* TASKS TO COMPLETE
A) Can you retype the productivity thread word for word, between "1\. When writing" and "the shower etc.", inclusive?
B) Can you extend the productivity thread from the point where it stops?

Famous people productivity methods - raphar
http://laphamsquarterly.org/visual/assets_c/2010/03/WorkingMethods-1227.php

======
jgrahamc
I'm not famous, but I can tell you a few things about my productivity:

1\. When writing The Geek Atlas I worked consistently Monday to Friday from
0900 to 1200 and then 1300 to 1700. I used a spreadsheet to track my progress,
predict completion time and motivate me.

2\. On a daily basis I grab a standard note card and write down five things
that I want to achieve that day. That keeps me focussed on what's important.

3\. I travel by public transport and use that time for thinking, reading, and
writing. Many of the articles I've written have been banged out on a Macbook
Air on a London bus. Most of the content has been refined in my head in bed,
walking down the street, in the shower etc.

* GIVEN RECORDS
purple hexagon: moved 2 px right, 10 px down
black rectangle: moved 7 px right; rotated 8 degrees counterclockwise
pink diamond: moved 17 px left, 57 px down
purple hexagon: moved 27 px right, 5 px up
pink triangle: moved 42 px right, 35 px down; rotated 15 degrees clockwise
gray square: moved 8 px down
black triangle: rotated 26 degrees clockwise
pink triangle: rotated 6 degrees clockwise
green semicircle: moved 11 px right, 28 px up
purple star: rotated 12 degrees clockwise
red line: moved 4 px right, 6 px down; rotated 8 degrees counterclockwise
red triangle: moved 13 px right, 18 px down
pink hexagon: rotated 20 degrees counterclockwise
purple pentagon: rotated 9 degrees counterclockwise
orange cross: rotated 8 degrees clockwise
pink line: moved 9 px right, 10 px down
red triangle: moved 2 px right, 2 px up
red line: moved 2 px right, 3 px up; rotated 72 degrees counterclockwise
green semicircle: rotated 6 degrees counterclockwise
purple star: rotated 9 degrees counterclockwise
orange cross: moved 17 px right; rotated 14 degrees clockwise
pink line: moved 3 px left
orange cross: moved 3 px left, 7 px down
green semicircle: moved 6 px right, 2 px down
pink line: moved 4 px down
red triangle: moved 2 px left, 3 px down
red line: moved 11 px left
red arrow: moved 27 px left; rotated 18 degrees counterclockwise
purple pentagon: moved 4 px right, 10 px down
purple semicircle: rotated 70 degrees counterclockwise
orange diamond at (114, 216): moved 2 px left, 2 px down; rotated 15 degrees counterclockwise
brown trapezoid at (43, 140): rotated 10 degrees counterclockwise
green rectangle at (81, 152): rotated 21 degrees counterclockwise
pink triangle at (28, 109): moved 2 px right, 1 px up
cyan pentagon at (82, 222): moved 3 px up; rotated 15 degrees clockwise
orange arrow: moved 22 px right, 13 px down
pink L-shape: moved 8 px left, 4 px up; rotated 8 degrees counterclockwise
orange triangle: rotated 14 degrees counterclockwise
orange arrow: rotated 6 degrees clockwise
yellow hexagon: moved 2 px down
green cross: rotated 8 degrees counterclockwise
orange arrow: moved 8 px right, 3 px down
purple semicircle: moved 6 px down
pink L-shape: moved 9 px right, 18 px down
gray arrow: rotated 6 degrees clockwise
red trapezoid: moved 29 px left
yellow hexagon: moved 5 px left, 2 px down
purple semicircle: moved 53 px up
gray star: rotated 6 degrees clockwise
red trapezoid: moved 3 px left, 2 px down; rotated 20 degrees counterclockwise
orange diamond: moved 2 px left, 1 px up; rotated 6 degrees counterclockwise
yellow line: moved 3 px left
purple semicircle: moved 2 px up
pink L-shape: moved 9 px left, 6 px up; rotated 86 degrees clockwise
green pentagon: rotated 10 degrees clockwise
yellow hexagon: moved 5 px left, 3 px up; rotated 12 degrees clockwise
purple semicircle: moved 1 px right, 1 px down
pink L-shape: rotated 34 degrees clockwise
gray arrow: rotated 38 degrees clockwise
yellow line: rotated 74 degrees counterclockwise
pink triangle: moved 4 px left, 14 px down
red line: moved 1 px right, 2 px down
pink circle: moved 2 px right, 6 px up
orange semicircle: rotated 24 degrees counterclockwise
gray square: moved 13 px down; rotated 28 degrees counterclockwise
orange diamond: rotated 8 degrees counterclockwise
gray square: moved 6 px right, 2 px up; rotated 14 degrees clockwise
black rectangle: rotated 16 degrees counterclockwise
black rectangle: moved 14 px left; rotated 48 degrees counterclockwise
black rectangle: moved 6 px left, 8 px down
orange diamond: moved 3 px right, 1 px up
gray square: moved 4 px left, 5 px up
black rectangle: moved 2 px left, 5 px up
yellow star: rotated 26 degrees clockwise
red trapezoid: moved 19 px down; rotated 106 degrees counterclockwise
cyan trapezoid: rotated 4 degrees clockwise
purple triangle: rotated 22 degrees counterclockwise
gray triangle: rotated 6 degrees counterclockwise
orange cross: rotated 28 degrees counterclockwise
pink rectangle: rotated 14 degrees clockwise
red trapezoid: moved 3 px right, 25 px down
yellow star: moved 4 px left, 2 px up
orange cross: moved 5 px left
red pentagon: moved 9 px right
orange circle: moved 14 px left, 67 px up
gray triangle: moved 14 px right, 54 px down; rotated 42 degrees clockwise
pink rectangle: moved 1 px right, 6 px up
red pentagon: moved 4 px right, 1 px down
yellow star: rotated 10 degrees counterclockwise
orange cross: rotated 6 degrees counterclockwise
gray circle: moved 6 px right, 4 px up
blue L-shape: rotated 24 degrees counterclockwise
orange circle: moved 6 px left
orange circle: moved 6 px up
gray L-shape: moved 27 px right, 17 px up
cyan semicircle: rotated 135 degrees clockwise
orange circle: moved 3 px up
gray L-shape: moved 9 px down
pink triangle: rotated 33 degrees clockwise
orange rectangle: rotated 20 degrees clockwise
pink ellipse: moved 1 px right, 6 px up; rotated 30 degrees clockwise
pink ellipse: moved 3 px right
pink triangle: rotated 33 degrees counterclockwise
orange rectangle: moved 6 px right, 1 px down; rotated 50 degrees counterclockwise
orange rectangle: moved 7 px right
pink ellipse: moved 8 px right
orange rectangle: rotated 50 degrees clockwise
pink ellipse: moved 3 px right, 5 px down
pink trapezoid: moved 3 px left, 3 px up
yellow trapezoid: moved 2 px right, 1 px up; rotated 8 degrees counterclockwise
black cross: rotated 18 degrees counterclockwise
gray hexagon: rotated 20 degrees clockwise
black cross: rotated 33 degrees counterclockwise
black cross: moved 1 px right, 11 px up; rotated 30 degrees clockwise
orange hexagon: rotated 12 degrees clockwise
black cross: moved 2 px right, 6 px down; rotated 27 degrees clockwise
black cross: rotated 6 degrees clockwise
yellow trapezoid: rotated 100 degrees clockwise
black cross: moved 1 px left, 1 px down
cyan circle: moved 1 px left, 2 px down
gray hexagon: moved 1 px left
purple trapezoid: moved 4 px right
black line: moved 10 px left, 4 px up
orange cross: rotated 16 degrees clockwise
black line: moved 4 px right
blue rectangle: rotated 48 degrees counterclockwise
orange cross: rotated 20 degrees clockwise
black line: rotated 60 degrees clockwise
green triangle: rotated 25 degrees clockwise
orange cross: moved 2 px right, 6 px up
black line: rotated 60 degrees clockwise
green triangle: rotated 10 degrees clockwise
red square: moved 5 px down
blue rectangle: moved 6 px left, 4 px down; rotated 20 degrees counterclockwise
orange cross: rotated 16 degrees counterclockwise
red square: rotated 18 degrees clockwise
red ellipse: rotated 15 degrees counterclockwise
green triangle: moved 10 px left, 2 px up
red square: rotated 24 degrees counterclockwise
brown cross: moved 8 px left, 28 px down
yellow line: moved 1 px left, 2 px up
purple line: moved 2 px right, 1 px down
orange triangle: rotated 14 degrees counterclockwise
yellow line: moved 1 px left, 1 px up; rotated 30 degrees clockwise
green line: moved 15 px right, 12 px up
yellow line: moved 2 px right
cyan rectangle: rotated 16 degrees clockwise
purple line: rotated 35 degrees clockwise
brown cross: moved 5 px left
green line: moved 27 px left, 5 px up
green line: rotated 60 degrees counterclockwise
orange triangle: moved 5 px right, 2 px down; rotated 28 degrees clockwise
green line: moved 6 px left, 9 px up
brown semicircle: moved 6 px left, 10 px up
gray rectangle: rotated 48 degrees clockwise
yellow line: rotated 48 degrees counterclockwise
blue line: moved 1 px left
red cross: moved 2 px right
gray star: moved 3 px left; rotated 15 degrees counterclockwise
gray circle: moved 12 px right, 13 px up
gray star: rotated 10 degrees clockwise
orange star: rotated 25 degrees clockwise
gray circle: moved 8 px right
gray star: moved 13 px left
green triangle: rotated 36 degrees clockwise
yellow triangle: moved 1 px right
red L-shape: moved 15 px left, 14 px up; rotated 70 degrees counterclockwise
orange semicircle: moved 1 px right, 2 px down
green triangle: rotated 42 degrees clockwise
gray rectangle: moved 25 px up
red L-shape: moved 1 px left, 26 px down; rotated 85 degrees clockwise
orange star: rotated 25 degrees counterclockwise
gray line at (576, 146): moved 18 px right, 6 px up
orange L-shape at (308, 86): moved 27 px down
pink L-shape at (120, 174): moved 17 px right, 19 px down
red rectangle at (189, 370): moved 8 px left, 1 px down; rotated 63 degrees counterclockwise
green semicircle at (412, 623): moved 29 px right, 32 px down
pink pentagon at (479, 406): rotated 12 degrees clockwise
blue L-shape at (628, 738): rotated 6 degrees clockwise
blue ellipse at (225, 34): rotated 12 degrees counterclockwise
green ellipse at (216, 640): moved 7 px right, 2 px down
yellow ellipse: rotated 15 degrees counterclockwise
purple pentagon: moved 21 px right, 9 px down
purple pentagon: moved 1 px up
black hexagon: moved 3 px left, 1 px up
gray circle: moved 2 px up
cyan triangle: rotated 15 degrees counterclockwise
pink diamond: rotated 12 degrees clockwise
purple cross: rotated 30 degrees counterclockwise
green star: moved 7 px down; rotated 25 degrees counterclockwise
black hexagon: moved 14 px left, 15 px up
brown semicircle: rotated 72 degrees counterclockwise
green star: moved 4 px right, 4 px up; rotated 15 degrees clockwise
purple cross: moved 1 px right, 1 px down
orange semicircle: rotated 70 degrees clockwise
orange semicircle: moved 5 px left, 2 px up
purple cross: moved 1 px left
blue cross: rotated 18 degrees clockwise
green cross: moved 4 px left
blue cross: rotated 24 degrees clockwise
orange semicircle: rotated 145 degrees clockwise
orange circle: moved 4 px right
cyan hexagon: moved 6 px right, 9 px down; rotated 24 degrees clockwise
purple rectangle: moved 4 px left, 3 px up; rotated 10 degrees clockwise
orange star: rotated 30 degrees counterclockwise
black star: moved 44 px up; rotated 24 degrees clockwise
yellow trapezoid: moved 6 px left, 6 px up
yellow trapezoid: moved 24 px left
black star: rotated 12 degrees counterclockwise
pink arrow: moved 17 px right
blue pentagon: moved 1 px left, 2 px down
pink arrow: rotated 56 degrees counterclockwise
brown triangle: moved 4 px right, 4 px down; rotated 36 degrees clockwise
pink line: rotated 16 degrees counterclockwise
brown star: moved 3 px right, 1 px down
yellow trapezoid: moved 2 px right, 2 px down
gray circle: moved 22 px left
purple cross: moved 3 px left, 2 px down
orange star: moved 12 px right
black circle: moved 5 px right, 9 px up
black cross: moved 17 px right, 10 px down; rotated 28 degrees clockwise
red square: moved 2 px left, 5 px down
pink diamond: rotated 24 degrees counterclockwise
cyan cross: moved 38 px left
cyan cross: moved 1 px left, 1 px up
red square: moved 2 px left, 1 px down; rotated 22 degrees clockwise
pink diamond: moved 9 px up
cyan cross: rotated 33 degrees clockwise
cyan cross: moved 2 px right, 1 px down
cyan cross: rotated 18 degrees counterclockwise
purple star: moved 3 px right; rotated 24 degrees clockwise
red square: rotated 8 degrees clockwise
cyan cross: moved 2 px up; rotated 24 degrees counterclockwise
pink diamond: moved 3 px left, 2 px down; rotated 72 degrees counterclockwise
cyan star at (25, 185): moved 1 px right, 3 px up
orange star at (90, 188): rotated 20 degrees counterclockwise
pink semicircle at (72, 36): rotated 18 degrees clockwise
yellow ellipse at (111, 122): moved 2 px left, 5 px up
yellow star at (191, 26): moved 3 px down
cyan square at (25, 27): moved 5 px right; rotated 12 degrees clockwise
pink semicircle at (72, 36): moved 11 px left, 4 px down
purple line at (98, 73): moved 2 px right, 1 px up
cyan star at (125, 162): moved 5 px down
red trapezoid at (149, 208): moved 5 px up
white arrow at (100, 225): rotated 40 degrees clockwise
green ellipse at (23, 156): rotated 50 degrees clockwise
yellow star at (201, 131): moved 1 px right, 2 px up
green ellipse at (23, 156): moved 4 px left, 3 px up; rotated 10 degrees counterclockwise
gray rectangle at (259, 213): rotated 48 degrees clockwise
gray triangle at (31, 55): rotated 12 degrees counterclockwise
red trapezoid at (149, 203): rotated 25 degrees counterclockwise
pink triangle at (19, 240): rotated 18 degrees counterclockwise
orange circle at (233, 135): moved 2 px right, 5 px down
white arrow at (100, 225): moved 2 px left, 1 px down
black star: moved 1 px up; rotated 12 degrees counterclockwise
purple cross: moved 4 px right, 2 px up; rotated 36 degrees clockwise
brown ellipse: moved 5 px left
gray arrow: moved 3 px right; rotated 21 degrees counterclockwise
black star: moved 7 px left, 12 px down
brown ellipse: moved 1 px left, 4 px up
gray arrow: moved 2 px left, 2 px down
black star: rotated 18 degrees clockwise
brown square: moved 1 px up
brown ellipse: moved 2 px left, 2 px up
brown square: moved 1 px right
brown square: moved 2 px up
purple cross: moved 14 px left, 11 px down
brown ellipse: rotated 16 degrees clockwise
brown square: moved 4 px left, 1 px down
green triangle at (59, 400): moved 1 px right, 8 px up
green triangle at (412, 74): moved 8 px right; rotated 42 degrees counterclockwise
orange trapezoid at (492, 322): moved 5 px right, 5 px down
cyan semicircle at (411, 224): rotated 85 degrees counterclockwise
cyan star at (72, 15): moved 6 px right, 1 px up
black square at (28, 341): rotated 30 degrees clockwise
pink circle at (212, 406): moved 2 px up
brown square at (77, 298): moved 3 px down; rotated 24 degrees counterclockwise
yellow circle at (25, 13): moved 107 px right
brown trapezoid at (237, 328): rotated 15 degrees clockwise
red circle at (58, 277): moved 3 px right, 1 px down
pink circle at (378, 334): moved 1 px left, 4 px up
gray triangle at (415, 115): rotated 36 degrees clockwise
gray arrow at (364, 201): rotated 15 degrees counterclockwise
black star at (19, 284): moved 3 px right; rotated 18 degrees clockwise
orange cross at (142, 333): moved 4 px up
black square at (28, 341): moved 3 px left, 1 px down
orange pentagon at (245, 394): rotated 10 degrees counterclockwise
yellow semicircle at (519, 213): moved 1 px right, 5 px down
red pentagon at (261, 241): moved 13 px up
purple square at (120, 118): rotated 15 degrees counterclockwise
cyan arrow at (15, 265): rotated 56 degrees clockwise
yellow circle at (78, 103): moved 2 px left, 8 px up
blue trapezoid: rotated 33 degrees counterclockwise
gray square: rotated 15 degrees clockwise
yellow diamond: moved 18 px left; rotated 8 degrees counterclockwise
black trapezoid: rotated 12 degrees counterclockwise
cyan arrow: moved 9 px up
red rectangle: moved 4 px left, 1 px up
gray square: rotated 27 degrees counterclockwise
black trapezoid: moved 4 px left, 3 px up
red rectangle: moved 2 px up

* TASK-BY-TASK ANSWERS
A)
1\. When writing The Geek Atlas I worked consistently Monday to Friday from
0900 to 1200 and then 1300 to 1700. I used a spreadsheet to track my progress,
predict completion time and motivate me.

2\. On a daily basis I grab a standard note card and write down five things
that I want to achieve that day. That keeps me focussed on what's important.

3\. I travel by public transport and use that time for thinking, reading, and
writing. Many of the articles I've written have been banged out on a Macbook
Air on a London bus. Most of the content has been refined in my head in bed,
walking down the street, in the shower etc.

B)
4\. I keep my email inbox triaged ruthlessly. Currently there is a single
email in my work inbox, and four in my personal one.

------
GiraffeNecktie
You can boost your productivity even more by combining several of these
methods. For example, you could shave half your head, take off all your
clothes, and walk to work with a drink in one hand and a rotten apple in the
other.

------
jbrun
Just a note to say the magazine, Lapham's Quarterly is amazing, it gives you
essays and information from ancient Greece to modern america. It is my
favourite subscription, really gives perspective on all sorts of issues that
were as important 3000 years ago as they are today.

------
csuper
That site is pretty cool, there are lots of similar charts and graphs on
there.

Day jobs...

<http://laphamsquarterly.org/visual/charts-graphs/?page=71>

------
aarghh
Based on this sample set, plain weirdness correlates with productivity. Mozart
seems to be the only one who followed a "normal routine".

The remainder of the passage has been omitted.